We positively assess the package, the 23rd of its kind under the Moon government, although it came belatedly. The reason is that the administration has shifted its policy from suppressing demand to expanding supply. It has so far failed to bring skyrocketing real estate prices under control apparently because it focused on raising property-related taxes and tightening mortgage ceilings.
Those restrictive measures have only backfired as people keep rushing to buy homes to seek relatively high rents and make handsome capital gains amid record-low interest rates and excess liquidity. But Moon and his policymakers had refused to pay heed to the market experts who called for increasing housing supply.
Announcing the package Tuesday, Finance Minister Hong Nam-ki said the authorities will double the floor area ratio to 500 percent to enable reconstruction projects to build far more homes.
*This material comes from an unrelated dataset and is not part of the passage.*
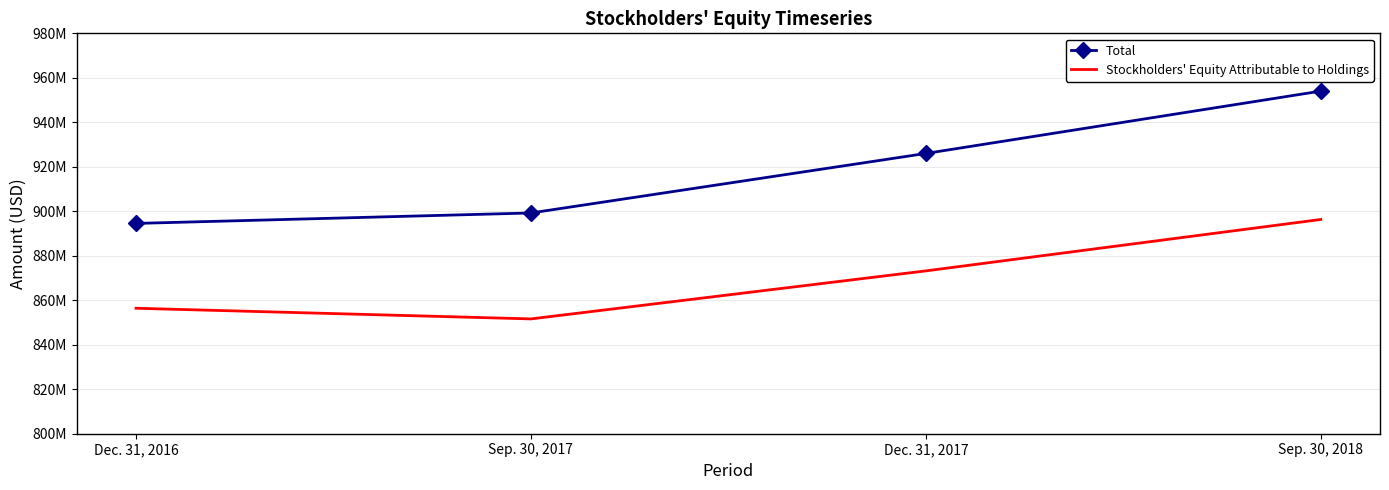

At which category is the sum across all series the highest?

Sep. 30, 2018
At the same time they will allow such projects to build high-rise apartments of up to 50 stories, compared with the current ceiling of 35.
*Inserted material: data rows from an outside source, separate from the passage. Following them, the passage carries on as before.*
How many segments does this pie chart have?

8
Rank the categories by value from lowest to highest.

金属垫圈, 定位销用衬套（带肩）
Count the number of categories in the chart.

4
Yet these deregulatory steps will only apply to building projects where a large portion of the new apartments will be supplied for public rental housing for those without homes, and sold to newlyweds and young adults. Hong described this experimental policy as a “high-density reconstruction plan” jointly pushed by private construction companies and public entities such as the Land & Housing Corp. (LH) and Seoul Housing & Communities Corp. (SH).
The plan is seen as a novel idea to build and supply more homes in a limited land space, especially in the affluent residential areas of southern Seoul. By promoting joint private-public reconstruction projects, the government plans to supply 50,000 apartments by 2025.
However, no one can tell if the plan will be good enough to cool the overheated housing market. Most owners of aged apartments in southern Seoul are reluctant to accept the government-proposed reconstruction projects because they do not want to allocate part of their to-be-built apartments for public rental housing.
Excessive government intervention in any reconstruction projects could be a recipe for failure. Thus, the liberal Moon administration needs to respect market principles and devise market-friendly policies if it really wants to win the fight against runaway housing speculation.
The first thing officials should do is to regain market confidence and the public's trust in their anti-speculative policies. Most of all, they should also admit their policy blunders and apologize for the railroading of bills aimed at raising property and capital gains taxes through the National Assembly.
Policymakers should realize that the passage of three bills aimed at protecting tenants is bringing about a surge in rents without stabilizing the housing market. In a nutshell, they are out of touch with reality. Nevertheless, we hope that the new anti-speculation package will be the last one needed.